51 thoughts on “Extended Breastfeeding: Nursing Beyond a Year

  1. I’m on my third month of breastfeeding and plan to exclusively breastfeed until my baby turns 6months. Then IKll try carrying on with feeds when I get hom from work for a long as possible, if only at night and early mornings. BUT I am being told my son is growing fast and because he is big he may need more than breastmilk at possibly 4months. One Dr even suggested introducinf formula milk at 3months. Is this really necessary? And if so, what are the best first solids to introduce- butternut and sweet potato surely must be better than baby shop bought cereals? Thanks for a great blog!

    • Hi Carla, keep up the great work! Moms typically begin introducing solids around 6 months of age. Here are some tips to get started when you and your baby are ready: http://bit.ly/186XDT0

      If you’d like more information on increasing your supply, here’s a link to our blog with many tips: http://bit.ly/o77TdW – If you have further questions, please feel free to contact our Lactation Consultant: http://bit.ly/HyRD4n

      Hope this helps! – Kathy

    • I am not a dr nor do I know your specific case, but I am a mom of two big boys and EBF both until just after 6mo. In fact, with my 9 mo old (9lbs., 9oz. at birth, now about 20 lbs), we’ve been going extra slow with solids and he is a healthy, chunky baby. There is NO rush. They will be eating full meals in no time! As far as if your body is able to produce what is needed, talk to a LC. I’ve pumped some to help increase supply, but not had any issues. As far as first solids, with my first, I started with bananas, avocados, etc. With the second, that seemed too much for his little system (aka rough BMs), so we did brown rice cereal. You can always make your own to make it healthier, too! Grind up brown rice or quinoa or the like!

  2. My little one is 20 months old and no plans to stop nursing in the near future. It brings us so much closer to one another. Breastfeeding is without a doubt one of my greatest accomplishments!

  3. I am still bf my lo at 13 months. We have no plan, just day by day. My initial goal was one year, and I’m super proud that we made it, as I only managed 7 months with my first child. I do get many, “so how long are you planning to bf,” questions, but what can I say, I don’t have a crystal ball! I think the choices are so we wean because my daughter is done bf or because people want us to!
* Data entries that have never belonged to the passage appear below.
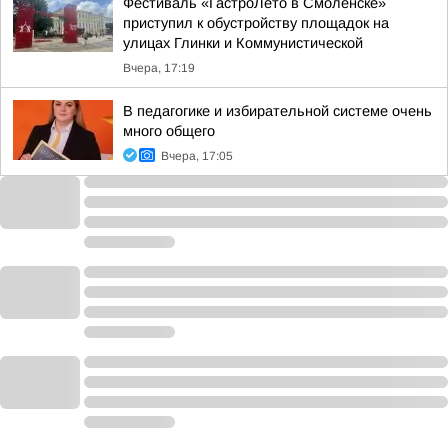
Фестиваль «ГастроЛето в Смоленске»
приступил к обустройству площадок на
улицах Глинки и Коммунистической
Вчера, 17:19
В педагогике и избирательной системе очень
много общего
Вчера, 17:05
Yep, my daughter’s needs trump yours, sorry!

  4. I breastfed my oldest daughter (now almost 4) for 2 years, and still breastfeed my 10 month old. I never got any backlash against it, and I’m not one to hide away. If they were hungry, they got fed. Although I was discreet … I was never worried about who was around, and who would see. I have nursed in many different and very public places including while going through security in an airport, in fine dining restaurants, at parades, at Jazz Fest, in church, in the checkout line at Whole Foods, while walking the dog, in the park. I have an ERGO Baby carrier which makes it easy to do hands free if necessary. As far as I am concerned, everyone has breasts…they are just a little different on men, women and children. Another thing i have always believed is that more cleavage is shown on daytime tv than while nursing a child. I believe the more women who breastfed confidently in public…the more confidence it will bring to other women who are interested in Breastfeeding. I wish every woman could experience the bond I have with my girls.

    • Hi Kathryn, thanks so much for sharing your experience. We’re proud of you for breastfeeding with confidence. Keep up the great work! -Kathy

  5. My daughter turned 2 n the 1st and is still nursing, not that I consider that extended… 3 or 4 maybe. I wouldn’t mind if she decided to stop, like yesterday, but she is still just a “baby” and it would devastate her if I stopped now. Nursing on!